Beşiktaş, located right at the heart of Istanbul by the Bosphorus, is presently a middle-class, busy quarter of the city. Every day, tens of thousands of people go through the district to commute in heavy, congested traffic.
It looks like an unlikely place where archeologists could make important discoveries. But the excavations in Beşiktaş, which has been going on for around five years now, are revealing some astonishing insights about this ancient city’s past.
Recently, terracotta potteries, which were found eight meters below the surface at the archeological sites believed to be belonging to a period between 4,500 and 5,000 B.C during the chalcolithic era, suggest that “Istanbul’s history” goes back to much earlier times than previously thought.
“This was truly unexpected both for Istanbul and Beşiktaş…very significant archeological findings these are,” said Rahmi Asal, the director of the Istanbul Archeological Museums.
The excavations in the district, overseen by the Istanbul Archeological Museums, has been ongoing since 2016 on the site where a metro line between Kabataş and Mahmutbey, going through Beşiktaş, is currently being built.
Previously Kurgan-type tombs from the bronze age - oldest of such tombs ever found in Turkey - were unearthed at the archaeological site.
Inside and around those 46 Kurgans, a total of 115 tombs have been unearthed.
At the excavation site, there are 109 tombs where bodies were buried and cremated and there are also other tombs where bodies were directly buried. Among them is a tomb of a 10-year-old child. The bones of the child were found in fetal position and preserved in good condition.
In some of those tomb stone axes, terracotta potteries and figurines, laid in the tombs as gifts, have been found.
At the site, water wells from the Byzantine and Ottoman eras have also been discovered. One of those wells dates back to 6th century in the Byzantine period and two from the 16th and 19th centuries during the Ottoman era.
Göbekliktepe in Istanbul
To date, findings from different periods, such as the Ottoman, Byzantine, Roman, Greek, early Bronze and the chalcolithic era, have been unearthed in the Beşiktaş excavations, showing that the city has lived through ages and people settled here thousands of years ago.

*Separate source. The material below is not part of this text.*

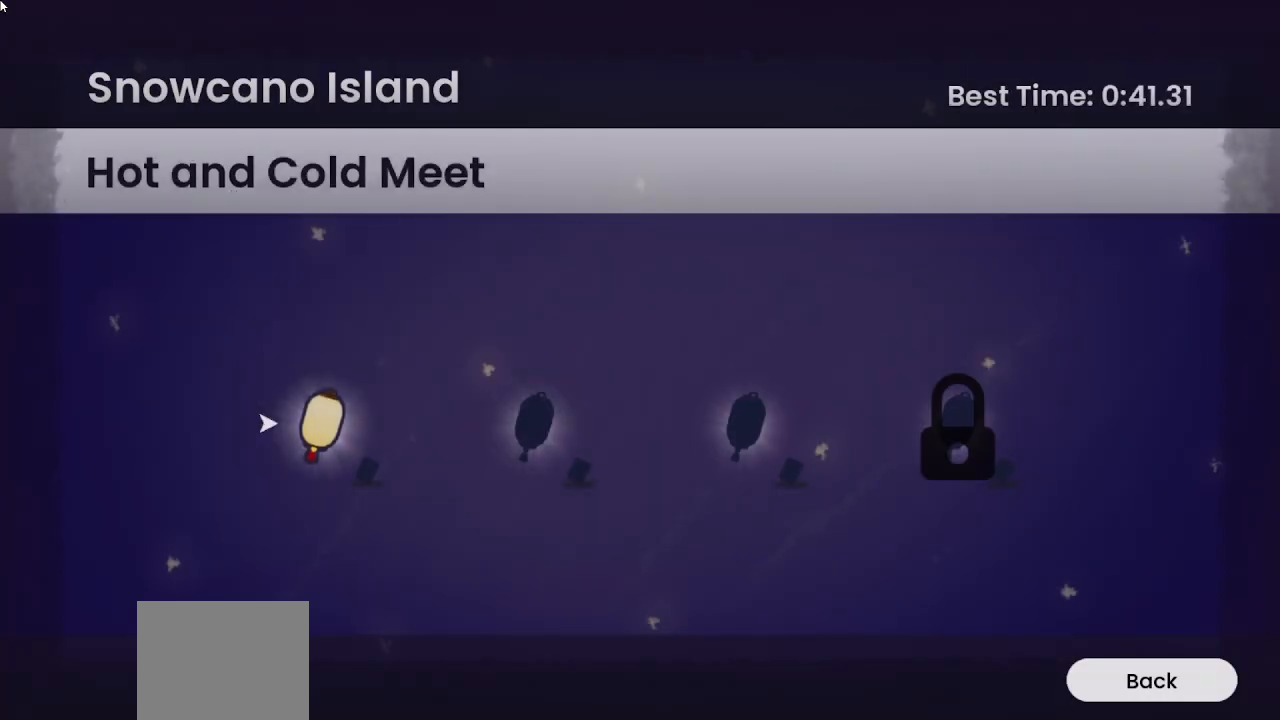
{"buttons": [], "left_stick": "center", "right_stick": "center", "events": [[100, "DPAD_RIGHT", "up"], [133, "CROSS", "down"], [167, "CROSS", "up"]]}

“Beşiktaş is a very interesting place. As we carried out the excavation work, we discovered the remnants of stoneware dating back to the chalcolithic period. This was truly unexpected for Istanbul and particularly for Beşiktaş,” said Asal.
He noted that there was not much archeological information about Beşiktaş.

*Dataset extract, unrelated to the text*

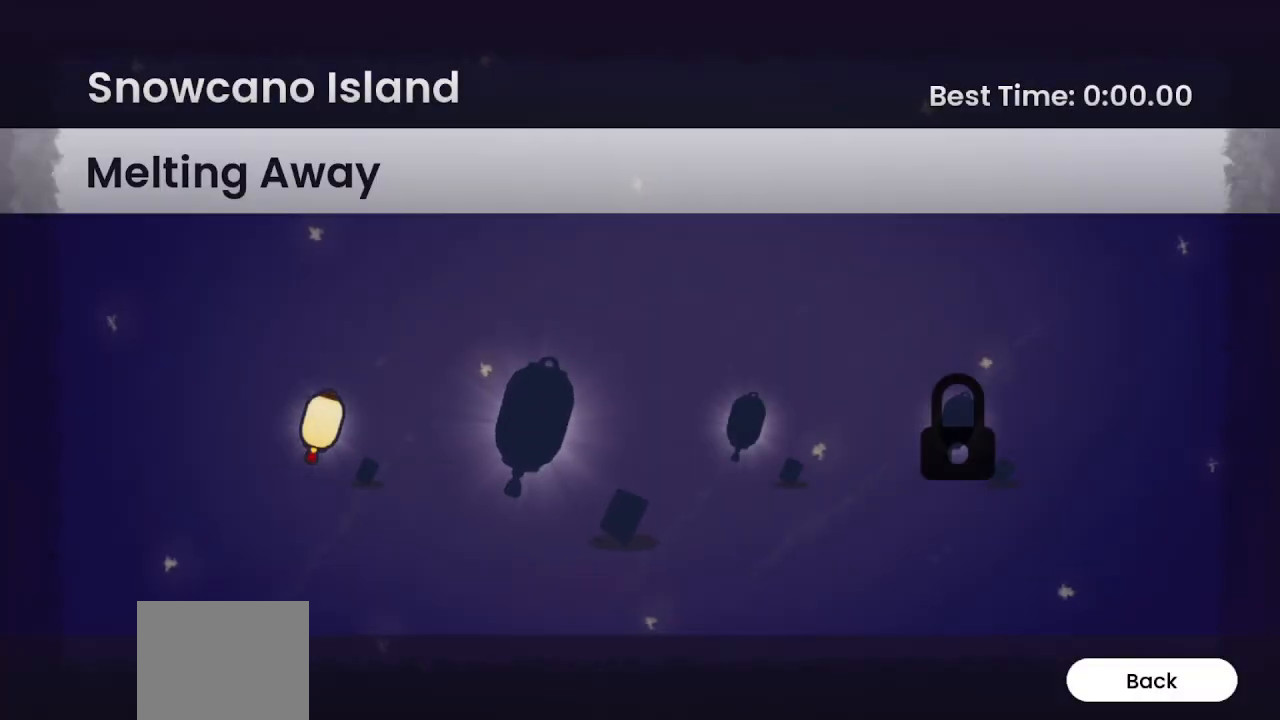
{"buttons": [], "left_stick": "center", "right_stick": "center", "events": []}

“We mostly relied on information provided in ancient sources or information provided by researchers regarding the Byzantine and Ottoman periods…but those findings from the Greek, Roman, early Bronze and especially from the chalcolithic era are truly fascinating,”
“I hope we can come across findings from the earlier ages than the chalcolithic era…If this happens, it would be very striking for [the history of] Istanbul...I always jokingly say: If Urfa has Göbeklitepe, Istanbul has its very own Beşiktaş...Really, the city and this site are as impressive as Göbeklitepe,” he said.
Göbeklitepe in the southeastern province of Şanlıurfa, crowned the world’s oldest temple, is considered “zero point of history.”